MATERIAL FOR THE TASK: Begin
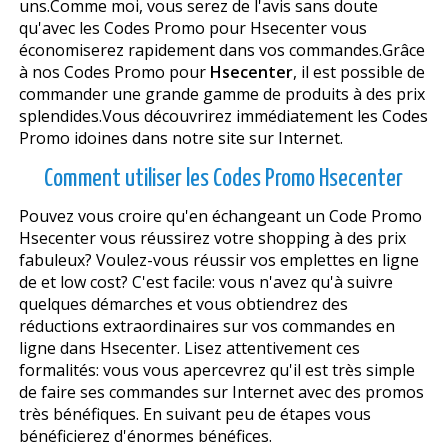
uns.Comme moi, vous serez de l'avis sans doute
qu'avec les Codes Promo pour Hsecenter vous
économiserez rapidement dans vos commandes.Grâce
à nos Codes Promo pour
Hsecenter
, il est possible de
commander une grande gamme de produits à des prix
splendides.Vous découvrirez immédiatement les Codes
Promo idoines dans notre site sur Internet.
Comment utiliser les Codes Promo Hsecenter
Pouvez vous croire qu'en échangeant un Code Promo
Hsecenter vous réussirez votre shopping à des prix
fabuleux? Voulez-vous réussir vos emplettes en ligne
de et low cost? C'est facile: vous n'avez qu'à suivre
quelques démarches et vous obtiendrez des
réductions extraordinaires sur vos commandes en
ligne dans Hsecenter. Lisez attentivement ces
formalités: vous vous apercevrez qu'il est très simple
de faire ses commandes sur Internet avec des promos
très bénéfiques. En suivant peu de étapes vous
bénéficierez d'énormes bénéfices.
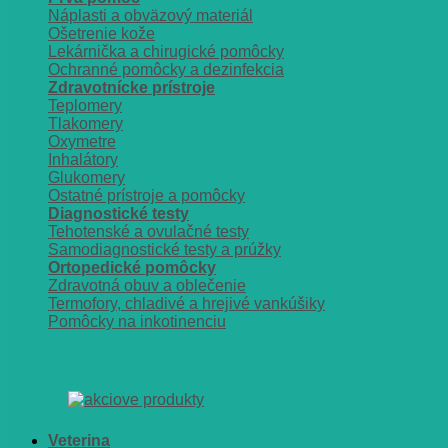
Náplasti a obväzový materiál
Ošetrenie kože
Lekárnička a chirugické pomôcky
Ochranné pomôcky a dezinfekcia
Zdravotnícke prístroje
Teplomery
Tlakomery
Oxymetre
Inhalátory
Glukomery
Ostatné prístroje a pomôcky
Diagnostické testy
Tehotenské a ovulačné testy
Samodiagnostické testy a prúžky
Ortopedické pomôcky
Zdravotná obuv a oblečenie
Termofory, chladivé a hrejivé vankúšiky
Pomôcky na inkotinenciu
Veterina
MATERIAL FOR THE TASK: End
**PROBLEM REQUIREMENTS**
For this task, give again exactly the lines from the line with "formalités: vous vous" through the end of the entries, including both ends, and omit the pictures.

**COMPLETED EXERCISE**
formalités: vous vous apercevrez qu'il est très simple
de faire ses commandes sur Internet avec des promos
très bénéfiques. En suivant peu de étapes vous
bénéficierez d'énormes bénéfices.
Náplasti a obväzový materiál
Ošetrenie kože
Lekárnička a chirugické pomôcky
Ochranné pomôcky a dezinfekcia
Zdravotnícke prístroje
Teplomery
Tlakomery
Oxymetre
Inhalátory
Glukomery
Ostatné prístroje a pomôcky
Diagnostické testy
Tehotenské a ovulačné testy
Samodiagnostické testy a prúžky
Ortopedické pomôcky
Zdravotná obuv a oblečenie
Termofory, chladivé a hrejivé vankúšiky
Pomôcky na inkotinenciu
Veterina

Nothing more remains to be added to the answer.